03.04.2024

Над Неманом. Часть третья. Глава четвертая (4)

Музыка перестала играть; молодежь, утомленная и возбужденная танцами, высыпала наружу. В чистом небе одна за другой угасали звезды; за крутым поворотом реки, словно поднимаясь из нее, всходила большая яркая луна. Закурив папиросы, многие пошли прогуляться по полю, но больше было таких, которые, отказавшись от удовольствия покурить, остались близ гумна и рассеялись парочками по саду и зеленой улочке.

Гомон умолк, разговоры стали тише, а кое-где и совсем затихли. Под меркнущими звездами напоенное благоуханием мирта крыло Эроса легонько касалось склоненных голов, разгоряченных танцами и пением.

У стены гумна шепталась парочка, сидевшая на сваленных бревнах.

— Ей-богу, — шептал мужчина, — напрасно дядя и брат боятся и закрывают мне путь к счастью твоими молодыми годами. Да что я, зверь какой или дикарь? Неужели я бы стал непосильной работой надрывать здоровье своей милой? Ты и у брата не сидишь, сложа ручки, а в мужнином доме тебе не придется больше работать — вот клянусь тебе! Я поденщицу найму, сам до кровавых мозолей буду работать, только бы моей Антольке при мне не мучиться… Да ты-то веришь ли мне, вступишься ли за меня? Или долго еще мне, сироте несчастному, одинокому жить на свете?

Женщина шопотом отвечала:

— Вы, пан Михал, и сами знаете, что я из воли у дядюшки и брата не выйду. Они меня вырастили, и никогда я обиды от них никакой не видала, а только заботу да ласку… Как они захотят, так и я захочу, и как велят они мне, так и сделаю…

— Ну, ладно! Больше я тебя уговаривать не буду против брата и дяди идти… Но одно мне надо твердо знать, что ты-то сама за меня…

И еще тише спросил:

— А ты чувствуешь ли, как любовь в твоем сердечке трепещет и спать по ночам не дает, чудится ли тебе, будто ты видишь меня?

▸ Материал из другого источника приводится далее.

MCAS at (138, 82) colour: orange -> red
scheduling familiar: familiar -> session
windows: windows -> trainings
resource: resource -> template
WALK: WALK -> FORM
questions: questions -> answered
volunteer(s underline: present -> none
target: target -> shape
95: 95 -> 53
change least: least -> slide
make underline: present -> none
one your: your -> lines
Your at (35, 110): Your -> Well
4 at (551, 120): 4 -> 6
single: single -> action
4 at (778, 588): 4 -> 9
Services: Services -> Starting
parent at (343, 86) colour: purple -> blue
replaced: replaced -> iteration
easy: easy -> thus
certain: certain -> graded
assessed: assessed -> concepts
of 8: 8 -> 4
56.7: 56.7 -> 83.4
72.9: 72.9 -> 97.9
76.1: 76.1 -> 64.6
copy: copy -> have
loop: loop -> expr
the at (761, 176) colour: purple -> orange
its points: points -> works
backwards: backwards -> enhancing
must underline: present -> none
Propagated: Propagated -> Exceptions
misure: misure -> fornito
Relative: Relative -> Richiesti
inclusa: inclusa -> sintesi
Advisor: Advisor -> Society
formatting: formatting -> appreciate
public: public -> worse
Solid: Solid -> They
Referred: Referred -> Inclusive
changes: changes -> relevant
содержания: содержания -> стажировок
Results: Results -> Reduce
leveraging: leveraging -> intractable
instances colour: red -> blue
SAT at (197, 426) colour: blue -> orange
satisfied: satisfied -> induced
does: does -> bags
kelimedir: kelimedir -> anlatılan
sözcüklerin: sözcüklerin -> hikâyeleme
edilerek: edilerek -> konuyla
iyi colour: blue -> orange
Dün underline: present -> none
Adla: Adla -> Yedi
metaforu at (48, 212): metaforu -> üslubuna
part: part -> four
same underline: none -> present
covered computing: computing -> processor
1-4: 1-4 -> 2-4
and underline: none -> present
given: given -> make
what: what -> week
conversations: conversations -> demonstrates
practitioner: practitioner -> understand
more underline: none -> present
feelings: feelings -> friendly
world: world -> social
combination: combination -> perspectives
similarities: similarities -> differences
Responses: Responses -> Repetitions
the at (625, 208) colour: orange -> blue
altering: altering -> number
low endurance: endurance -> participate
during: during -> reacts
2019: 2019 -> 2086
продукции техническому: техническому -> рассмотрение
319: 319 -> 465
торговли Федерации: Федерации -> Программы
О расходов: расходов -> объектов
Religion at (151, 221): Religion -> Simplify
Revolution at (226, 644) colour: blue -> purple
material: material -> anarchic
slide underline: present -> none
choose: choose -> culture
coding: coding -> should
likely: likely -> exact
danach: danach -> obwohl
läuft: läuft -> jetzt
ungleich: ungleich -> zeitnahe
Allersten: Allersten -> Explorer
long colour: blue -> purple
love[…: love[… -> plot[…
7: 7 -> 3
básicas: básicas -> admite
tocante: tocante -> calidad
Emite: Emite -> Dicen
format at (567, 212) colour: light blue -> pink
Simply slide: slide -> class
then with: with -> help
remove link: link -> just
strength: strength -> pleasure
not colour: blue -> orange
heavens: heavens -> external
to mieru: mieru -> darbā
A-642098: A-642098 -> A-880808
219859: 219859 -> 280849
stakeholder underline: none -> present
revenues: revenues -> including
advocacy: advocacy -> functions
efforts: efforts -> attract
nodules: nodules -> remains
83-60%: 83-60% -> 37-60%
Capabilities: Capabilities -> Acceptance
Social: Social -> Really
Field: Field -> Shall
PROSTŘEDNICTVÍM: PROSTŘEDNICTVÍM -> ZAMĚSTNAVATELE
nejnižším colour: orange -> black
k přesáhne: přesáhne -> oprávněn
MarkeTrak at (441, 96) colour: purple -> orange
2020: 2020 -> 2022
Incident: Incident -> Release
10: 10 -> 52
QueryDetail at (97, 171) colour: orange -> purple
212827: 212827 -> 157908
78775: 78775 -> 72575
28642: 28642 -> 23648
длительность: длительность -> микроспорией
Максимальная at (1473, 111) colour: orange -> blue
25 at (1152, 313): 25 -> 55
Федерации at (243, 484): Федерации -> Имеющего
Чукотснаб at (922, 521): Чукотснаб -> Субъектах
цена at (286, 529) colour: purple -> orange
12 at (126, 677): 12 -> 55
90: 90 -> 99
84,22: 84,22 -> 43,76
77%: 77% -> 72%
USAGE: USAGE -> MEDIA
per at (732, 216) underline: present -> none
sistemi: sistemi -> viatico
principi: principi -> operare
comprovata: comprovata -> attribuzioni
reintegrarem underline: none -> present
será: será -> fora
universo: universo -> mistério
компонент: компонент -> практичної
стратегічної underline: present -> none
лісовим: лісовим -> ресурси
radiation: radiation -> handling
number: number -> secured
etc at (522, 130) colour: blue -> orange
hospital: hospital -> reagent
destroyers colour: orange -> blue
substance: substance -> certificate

Каков был ее ответ — неизвестно, но можно полагать, что благоприятный, потому что мужской шепот стал смелее и настойчивее:

— Голубок и тот голубку в клювик целует, любовь свою ей желая показать! Так неужели мне и того нельзя, что голубю? Мне сидеть при тебе, как чужому, оно хоть и отрадно, да прохладно!

У амбара белело чье-то платье, и стройный юноша, стоявший подле, тихо говорил:

— Да, дорогая моя Марыня, я уеду отсюда счастливый, что нашел тебя такой, какой видел в мечтах: простой, скромной, работящей, способной понять и полюбить задачи, которым просвещенная и благородная женщина должна теперь посвятить свою жизнь…

— Но, Видзя, милый, я так мало образована, так мало еще знаю и умею…

— Это, верно, тебе еще многому придется учиться, но не только по книгам… а у жизни и больше всего — у людей… Люби людей, изучай людей, живи с людьми…

— А когда ты уедешь, будешь мне писать? Пришлешь ли мне какую-нибудь книжку?

— Непременно буду писать, книги буду тебе присылать и ни на один день не забуду о тебе, милая ты моя, хорошая моя. А когда я уж совсем возвращусь и навсегда поселюсь в Корчине, мы уже никогда не будем расставаться и всегда, всегда будем вместе работать и бороться во имя дорогих нам идей. Хорошо, Марыня? Ты хочешь этого? Да?

— О Видзя, Видзя! Ты открыл мне рай на земле, но я чувствую сама и вижу, что я обязана его заработать, заслужить.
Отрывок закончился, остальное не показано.